Oh Oh . . . Did I Really Just Waive My Coverage?

Oh Oh . . . Did I Really Just Waive My Coverage?

Incidents are common place on construction sites. Unfortunately, sometimes things happen that damage the work or cause injury. Typically there is insurance coverage that covers these incidents, but a recent Federal Court decision highlights the pitfalls to the insured taking unilateral action to resolve associated claims, if the insured intends to pursue a related claim against the insurance carrier.

That case is the Fourth Circuit Court of Appeals decision decided on December 16, 2013, Case No. 12-2415 in Perini/Thompkins Joint Venture v. ACE American Insurance Company [version available to lexis.com subscribers]. The JV was the construction manager for that project. The owner had purchased Owner Controlled Insurance through ACE. The JV was an additional insured under that policy.

During construction a 2,400 ton glass atrium was damage. The JV incurred significant related monetary losses for the damages, and also the related time impacts. Related project litigation ensued between the JV and the owner, that eventually resulted in a settlement of the JV's claims. The JV did not notify ACE of that lawsuit or the settlement until after the settlement.
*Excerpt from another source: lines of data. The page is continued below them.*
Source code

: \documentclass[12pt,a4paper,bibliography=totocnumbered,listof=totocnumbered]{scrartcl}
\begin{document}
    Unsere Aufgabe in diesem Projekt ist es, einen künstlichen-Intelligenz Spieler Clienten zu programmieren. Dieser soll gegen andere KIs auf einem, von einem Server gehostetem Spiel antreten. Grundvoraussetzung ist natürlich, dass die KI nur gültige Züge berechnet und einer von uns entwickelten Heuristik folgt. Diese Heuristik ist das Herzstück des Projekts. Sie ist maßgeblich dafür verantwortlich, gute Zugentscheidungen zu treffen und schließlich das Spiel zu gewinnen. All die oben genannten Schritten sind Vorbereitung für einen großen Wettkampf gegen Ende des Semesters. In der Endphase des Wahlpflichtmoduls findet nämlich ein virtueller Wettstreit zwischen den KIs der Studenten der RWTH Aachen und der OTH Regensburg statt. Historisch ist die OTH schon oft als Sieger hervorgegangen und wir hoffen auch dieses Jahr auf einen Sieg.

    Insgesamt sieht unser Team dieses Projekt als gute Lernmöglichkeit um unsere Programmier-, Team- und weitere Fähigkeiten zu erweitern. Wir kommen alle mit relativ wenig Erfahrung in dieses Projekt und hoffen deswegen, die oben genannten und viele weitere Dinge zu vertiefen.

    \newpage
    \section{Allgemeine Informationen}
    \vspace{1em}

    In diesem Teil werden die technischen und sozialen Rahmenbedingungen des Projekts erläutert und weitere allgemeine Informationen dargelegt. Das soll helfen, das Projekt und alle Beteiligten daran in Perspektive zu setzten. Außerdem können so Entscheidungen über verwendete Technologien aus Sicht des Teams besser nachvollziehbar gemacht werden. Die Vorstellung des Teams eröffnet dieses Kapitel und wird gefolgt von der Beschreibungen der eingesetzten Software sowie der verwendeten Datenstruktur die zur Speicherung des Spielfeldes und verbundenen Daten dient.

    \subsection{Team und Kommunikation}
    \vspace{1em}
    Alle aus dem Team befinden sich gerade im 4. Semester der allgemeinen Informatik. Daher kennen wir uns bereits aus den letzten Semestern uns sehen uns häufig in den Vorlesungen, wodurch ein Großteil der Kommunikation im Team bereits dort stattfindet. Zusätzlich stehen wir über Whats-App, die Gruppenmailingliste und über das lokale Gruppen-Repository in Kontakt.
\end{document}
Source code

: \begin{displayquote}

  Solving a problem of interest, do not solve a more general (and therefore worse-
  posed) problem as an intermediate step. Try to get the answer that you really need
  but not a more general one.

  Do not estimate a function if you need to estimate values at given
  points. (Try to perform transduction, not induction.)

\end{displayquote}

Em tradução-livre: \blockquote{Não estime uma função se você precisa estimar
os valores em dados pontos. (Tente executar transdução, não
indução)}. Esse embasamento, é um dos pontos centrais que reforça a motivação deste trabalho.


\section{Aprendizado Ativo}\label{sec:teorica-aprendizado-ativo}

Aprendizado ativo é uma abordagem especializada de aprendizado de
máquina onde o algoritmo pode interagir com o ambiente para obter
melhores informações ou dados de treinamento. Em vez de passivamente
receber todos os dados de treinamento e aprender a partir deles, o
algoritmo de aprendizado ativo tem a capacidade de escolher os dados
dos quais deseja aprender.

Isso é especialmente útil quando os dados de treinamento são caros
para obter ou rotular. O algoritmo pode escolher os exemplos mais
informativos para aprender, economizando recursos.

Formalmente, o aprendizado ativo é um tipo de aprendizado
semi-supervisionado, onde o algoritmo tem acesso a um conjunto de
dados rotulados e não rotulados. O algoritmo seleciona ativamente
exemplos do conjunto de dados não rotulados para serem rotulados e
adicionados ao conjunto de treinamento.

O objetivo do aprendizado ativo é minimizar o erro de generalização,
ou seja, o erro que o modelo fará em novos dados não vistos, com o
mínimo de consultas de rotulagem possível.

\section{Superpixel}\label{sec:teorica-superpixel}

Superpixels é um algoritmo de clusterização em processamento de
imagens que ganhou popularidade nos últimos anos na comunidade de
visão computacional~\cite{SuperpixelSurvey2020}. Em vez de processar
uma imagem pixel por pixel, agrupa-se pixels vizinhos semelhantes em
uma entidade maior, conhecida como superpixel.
Six months after the settlement, and nearly two years after the collapse, the JV send a demand letter to ACE advising that to the extent the JV's builder's risk carrier did not pay the JV's collapse related claim then the JV expected ACE to pay. That letter was the first formal written demand to ACE by the JV. Eventually the JV sued ACE and ACE moved to dismiss on the grounds the JV settled the underlying claim without prior notice to ACE.

Applying MD law, but at its basic level merely interpreting the insurance contract as written, the Fourth Circuit held the JV waived any coverage claims against ACE by settling its underlying claim with the owner without first notifying ACE, and that ACE had not intentionally relinquished its rights under that contract by any of its related acts or omissions.

While facts and policy language will differ, the basic premise of this case stands as a warning to those who are contemplating a contractual settlement of claims when those same claims might also have associated insurance claims. Bottom line, ignore insurance policies and insurers at one's peril.

These articles are meant to bring awareness to these topics and are not intended to be used as legal advice.